While the scholars squabble, practicing artists such as Schapiro, Chicago and Spero have tried to create a new, women's art. Their work has incorporated techniques of traditional "women's work" -- quilting, embroidery, crafts -- or explored female sexuality. Inspired by Islamic and Near Eastern designs, Schapiro, Joyce Kozloff and others have produced large works resembling huge swatches of patterned fabric. Their tableaux infused geometric abstraction's smooth, minimalist surfaces with an explosion of zigzags and curlicues. Thus during the 1970s emerged the style called pattern and decoration.

Of course, not all female artists today are overtly feminist. Gender has not explicitly been an issue in the work of Susan Rothenberg or Jennifer Bartlett, two of the most successful contemporary painters. Nor does it dominate the work of media artist Jenny Holzer, who this year became the first woman to represent the U.S. at the Venice Biennale. Still, the force of feminism has helped improve the odds that a female artist's work will be exhibited and taken seriously. This year's most visible example was "The Decade Show," a three-museum summer exhibition in New York City that featured a multiracial roster of artists, including many women.
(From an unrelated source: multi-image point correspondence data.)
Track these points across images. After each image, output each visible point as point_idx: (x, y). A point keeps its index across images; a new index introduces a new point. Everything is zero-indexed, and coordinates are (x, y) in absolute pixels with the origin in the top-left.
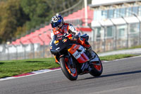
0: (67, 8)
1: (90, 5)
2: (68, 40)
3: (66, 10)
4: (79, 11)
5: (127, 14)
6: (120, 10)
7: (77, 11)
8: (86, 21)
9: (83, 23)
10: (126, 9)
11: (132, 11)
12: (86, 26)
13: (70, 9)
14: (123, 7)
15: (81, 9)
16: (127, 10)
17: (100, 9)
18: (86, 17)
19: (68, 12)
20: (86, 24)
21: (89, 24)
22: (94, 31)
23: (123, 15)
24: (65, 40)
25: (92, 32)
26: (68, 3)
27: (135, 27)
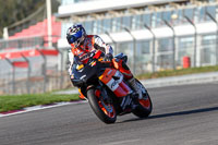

"Feminism seeded the democratization of art," says Schapiro. Traditionalists may snicker, but under its influence mainstream critical discourse has broadened to consider the social, historical and political contexts in which art is produced. Rediscovered female artists are not listed in every syllabus, but more and more students, art educators point out, are eager to learn about ignored talents. How to select which ones to study? Says Spero: "It's so subjective. It always comes down to that old chestnut, quality." Whether feminists like it or not, the viewer's quest for quality may be as fundamental, and inevitable, as the artist's urge to create.